* _THINGS TO DO_
(A) According to the speech on human rights policy below, on what date did the President address the British Parliament?
(B) Decide whether each statement agrees with the speech on human rights policy below. Answer yes or no for each and quote the deciding words. (i) Vice President Bush went to El Salvador. (ii) President Reagan visited the Republic of Korea last November. (iii) American officials denounced the death squads only in private.
(C) From the speech on human rights policy below, reproduce the passage that runs from "President Reagan, during" up to and including "prisoners of conscience.".

* _TEXT SEGMENT_
↓↓↓

So we consider ourselves activists in the struggle for human rights. As the President declared to the British Parliament on June 8, 1982: “We must be staunch in our conviction that freedom is not the sole prerogative of a lucky few but the inalienable and universal right of all human beings.”

Goals and Techniques of Human Rights Policy

That was philosophy. But on a daily basis, we face practical issues and problems of human rights policy. On one level, human rights policy aims at specific goals. We try, for example, to use our influence to improve judicial or police practices in many countries—to stop murders, to eliminate torture or brutality, to obtain the release of dissidents or political prisoners, to end persecution on racial or other grounds, to permit free emigration, and so forth. Many American officials, including Vice President Bush and myself, have gone to El Salvador and [Page 769] denounced the death squads not only privately but publicly—all of which is having a positive effect.3 We have sought to promote an honest and thorough investigation of the murder of Philippine opposition leader Benigno Aquino.4

President Reagan, during his visit to the Republic of Korea last November, publicly stated his belief in the importance of political liberalization.5 But we have also made our thoughts on specific cases known privately, and several of these approaches have been successful. In our contacts with the Soviets, we have pressed for the release of human rights activists and for freedom of emigration. There are literally hundreds of such examples of American action. Sometimes we make progress; sometimes we do not—proving only that we still have much to do. In this context, I must pay tribute to your distinguished Senator, Chuck Percy [Sen. Charles H. Percy, R.–Ill.]. No one in the Senate has played a more important role than Chuck Percy in the struggle for the right of emigration for Soviet Jewry and other oppressed peoples, for religious freedoms, and for the release of prisoners of conscience.

↑↑↑

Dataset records
↓↓↓

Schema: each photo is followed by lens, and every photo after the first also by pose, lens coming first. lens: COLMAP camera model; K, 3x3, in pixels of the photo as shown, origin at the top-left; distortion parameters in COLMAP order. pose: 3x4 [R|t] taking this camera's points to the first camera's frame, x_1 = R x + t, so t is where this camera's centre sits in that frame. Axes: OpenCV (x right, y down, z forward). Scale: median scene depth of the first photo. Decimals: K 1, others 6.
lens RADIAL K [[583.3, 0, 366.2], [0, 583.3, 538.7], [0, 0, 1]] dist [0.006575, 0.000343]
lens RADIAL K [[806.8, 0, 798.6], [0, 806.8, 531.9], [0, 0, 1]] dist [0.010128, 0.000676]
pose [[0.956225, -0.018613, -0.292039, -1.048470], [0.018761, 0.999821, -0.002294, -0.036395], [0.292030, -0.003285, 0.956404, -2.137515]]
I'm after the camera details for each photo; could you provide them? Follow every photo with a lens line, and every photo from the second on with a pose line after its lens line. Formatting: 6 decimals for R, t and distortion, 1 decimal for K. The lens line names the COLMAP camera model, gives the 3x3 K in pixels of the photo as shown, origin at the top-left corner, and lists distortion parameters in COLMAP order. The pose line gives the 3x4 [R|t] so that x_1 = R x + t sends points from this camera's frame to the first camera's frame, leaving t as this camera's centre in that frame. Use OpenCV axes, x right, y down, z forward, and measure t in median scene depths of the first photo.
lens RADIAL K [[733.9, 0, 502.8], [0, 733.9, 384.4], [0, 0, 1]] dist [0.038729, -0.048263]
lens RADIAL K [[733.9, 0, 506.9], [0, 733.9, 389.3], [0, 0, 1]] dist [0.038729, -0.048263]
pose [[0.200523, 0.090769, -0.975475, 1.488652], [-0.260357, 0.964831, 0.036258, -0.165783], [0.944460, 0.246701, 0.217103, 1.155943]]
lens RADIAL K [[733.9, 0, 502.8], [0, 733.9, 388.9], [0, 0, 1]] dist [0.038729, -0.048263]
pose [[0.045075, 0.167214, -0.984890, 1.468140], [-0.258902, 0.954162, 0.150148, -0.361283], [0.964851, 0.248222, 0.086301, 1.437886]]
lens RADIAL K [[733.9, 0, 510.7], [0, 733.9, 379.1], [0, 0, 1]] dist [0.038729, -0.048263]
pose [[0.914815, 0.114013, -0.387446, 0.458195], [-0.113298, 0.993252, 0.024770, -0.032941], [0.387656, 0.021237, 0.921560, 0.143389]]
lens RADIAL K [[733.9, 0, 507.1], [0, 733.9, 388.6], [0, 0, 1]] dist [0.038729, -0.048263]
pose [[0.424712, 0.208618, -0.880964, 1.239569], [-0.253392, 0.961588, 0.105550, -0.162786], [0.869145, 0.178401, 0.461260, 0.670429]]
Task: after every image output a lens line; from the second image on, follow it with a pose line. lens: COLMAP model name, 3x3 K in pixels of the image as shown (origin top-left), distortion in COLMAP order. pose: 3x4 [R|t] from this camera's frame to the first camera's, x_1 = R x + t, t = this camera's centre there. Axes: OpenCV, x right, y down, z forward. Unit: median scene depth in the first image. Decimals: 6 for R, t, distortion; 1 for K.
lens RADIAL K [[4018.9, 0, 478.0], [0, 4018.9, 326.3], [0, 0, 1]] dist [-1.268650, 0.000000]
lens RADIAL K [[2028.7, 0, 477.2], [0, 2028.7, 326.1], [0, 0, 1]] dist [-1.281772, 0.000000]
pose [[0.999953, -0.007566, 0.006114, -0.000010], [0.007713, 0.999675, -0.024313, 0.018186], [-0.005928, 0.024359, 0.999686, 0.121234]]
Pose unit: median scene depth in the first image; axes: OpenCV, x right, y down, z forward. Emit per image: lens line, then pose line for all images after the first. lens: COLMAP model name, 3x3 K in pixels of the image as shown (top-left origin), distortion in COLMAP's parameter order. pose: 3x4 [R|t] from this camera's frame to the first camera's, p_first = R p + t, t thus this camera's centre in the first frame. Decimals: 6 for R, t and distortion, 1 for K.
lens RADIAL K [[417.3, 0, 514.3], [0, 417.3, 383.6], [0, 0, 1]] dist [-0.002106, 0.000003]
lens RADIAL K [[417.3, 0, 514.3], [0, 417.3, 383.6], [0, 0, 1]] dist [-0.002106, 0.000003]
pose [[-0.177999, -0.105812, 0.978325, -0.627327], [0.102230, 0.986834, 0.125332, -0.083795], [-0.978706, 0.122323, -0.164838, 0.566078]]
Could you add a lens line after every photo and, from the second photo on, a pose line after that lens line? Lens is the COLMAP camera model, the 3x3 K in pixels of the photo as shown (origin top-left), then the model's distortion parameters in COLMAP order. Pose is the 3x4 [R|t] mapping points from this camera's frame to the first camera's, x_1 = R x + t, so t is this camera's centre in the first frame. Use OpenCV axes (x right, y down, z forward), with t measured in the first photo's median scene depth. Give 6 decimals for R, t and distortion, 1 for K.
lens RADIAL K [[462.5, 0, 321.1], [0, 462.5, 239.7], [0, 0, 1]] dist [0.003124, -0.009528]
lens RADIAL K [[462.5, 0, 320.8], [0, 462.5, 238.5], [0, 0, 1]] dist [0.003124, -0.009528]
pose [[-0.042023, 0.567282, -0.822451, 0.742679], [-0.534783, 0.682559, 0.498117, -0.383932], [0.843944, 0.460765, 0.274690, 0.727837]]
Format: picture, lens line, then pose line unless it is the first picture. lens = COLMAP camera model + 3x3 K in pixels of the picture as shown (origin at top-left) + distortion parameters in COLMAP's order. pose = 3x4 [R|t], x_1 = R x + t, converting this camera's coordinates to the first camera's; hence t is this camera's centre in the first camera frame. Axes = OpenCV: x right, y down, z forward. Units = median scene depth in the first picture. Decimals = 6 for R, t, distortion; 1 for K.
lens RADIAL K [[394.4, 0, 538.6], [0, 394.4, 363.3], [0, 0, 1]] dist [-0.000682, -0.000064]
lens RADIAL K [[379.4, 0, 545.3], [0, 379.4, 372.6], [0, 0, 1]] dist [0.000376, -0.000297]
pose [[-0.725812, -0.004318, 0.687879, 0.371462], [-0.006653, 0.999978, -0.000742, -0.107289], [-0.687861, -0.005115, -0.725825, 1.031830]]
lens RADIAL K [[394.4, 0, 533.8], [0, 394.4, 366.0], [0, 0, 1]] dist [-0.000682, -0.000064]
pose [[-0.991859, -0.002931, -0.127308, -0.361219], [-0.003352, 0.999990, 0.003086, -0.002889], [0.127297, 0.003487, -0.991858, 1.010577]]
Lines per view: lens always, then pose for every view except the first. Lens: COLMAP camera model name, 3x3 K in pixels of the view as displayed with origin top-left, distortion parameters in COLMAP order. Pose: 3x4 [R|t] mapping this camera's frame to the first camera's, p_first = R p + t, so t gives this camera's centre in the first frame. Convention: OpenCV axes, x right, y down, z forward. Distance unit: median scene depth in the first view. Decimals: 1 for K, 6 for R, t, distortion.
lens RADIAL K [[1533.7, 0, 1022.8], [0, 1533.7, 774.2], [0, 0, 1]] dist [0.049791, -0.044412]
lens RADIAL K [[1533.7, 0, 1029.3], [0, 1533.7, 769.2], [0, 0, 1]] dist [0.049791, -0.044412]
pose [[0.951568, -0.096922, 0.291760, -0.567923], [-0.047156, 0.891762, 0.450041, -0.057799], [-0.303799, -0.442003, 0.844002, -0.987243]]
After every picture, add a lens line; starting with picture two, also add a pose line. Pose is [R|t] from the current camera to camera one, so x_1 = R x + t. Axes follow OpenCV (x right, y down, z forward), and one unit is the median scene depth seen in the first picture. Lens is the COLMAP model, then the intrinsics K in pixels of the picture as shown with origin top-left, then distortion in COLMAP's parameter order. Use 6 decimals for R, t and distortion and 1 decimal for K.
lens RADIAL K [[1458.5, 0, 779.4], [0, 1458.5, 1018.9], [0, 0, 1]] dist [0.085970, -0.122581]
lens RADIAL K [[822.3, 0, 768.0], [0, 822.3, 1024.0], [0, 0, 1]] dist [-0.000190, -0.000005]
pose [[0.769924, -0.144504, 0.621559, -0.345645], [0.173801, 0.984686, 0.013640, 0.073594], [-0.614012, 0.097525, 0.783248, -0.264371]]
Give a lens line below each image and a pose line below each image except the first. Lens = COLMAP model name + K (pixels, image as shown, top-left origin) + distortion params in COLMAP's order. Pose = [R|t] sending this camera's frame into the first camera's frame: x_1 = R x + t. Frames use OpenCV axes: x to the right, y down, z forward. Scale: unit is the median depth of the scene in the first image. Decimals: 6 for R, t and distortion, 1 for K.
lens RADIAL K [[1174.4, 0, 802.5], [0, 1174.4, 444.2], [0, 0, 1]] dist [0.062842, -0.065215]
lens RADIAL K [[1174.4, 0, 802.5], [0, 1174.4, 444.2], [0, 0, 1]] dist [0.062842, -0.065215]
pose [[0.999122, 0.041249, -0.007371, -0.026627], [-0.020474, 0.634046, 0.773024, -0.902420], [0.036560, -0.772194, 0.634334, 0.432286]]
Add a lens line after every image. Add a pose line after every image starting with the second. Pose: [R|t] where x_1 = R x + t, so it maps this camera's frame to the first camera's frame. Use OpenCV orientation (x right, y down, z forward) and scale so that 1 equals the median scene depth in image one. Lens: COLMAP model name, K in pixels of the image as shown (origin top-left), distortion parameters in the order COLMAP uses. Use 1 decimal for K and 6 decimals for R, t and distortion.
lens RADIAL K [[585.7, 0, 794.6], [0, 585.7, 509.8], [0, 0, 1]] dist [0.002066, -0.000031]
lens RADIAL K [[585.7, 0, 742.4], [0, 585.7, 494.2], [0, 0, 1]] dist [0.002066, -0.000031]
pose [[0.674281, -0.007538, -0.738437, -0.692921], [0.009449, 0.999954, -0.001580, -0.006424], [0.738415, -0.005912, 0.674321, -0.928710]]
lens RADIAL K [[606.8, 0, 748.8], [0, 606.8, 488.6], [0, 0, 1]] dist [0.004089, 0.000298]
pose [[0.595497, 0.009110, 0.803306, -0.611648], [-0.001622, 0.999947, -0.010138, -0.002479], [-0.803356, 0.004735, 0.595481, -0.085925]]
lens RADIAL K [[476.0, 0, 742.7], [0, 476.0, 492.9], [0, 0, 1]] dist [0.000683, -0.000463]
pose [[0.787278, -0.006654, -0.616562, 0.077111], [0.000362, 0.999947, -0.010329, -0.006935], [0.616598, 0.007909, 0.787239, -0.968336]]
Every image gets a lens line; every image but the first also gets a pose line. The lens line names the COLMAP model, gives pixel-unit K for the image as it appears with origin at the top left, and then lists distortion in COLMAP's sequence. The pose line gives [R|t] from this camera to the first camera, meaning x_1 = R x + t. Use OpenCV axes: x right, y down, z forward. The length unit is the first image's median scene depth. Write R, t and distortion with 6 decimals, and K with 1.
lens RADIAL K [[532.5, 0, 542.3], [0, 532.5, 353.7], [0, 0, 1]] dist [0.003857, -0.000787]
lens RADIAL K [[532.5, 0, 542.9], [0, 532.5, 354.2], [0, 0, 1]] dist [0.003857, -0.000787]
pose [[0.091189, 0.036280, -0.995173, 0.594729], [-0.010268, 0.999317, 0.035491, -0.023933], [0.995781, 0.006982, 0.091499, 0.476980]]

↑↑↑

* _EXERCISE RESPONSES_
(A) June 8, 1982.

(B)
(i) Yes: "Many American officials, including Vice President Bush and myself, have gone to El Salvador."
(ii) Yes: "President Reagan, during his visit to the Republic of Korea last November."
(iii) No: "denounced the death squads not only privately but publicly."

(C)
President Reagan, during his visit to the Republic of Korea last November, publicly stated his belief in the importance of political liberalization.5 But we have also made our thoughts on specific cases known privately, and several of these approaches have been successful. In our contacts with the Soviets, we have pressed for the release of human rights activists and for freedom of emigration. There are literally hundreds of such examples of American action. Sometimes we make progress; sometimes we do not—proving only that we still have much to do. In this context, I must pay tribute to your distinguished Senator, Chuck Percy [Sen. Charles H. Percy, R.–Ill.]. No one in the Senate has played a more important role than Chuck Percy in the struggle for the right of emigration for Soviet Jewry and other oppressed peoples, for religious freedoms, and for the release of prisoners of conscience.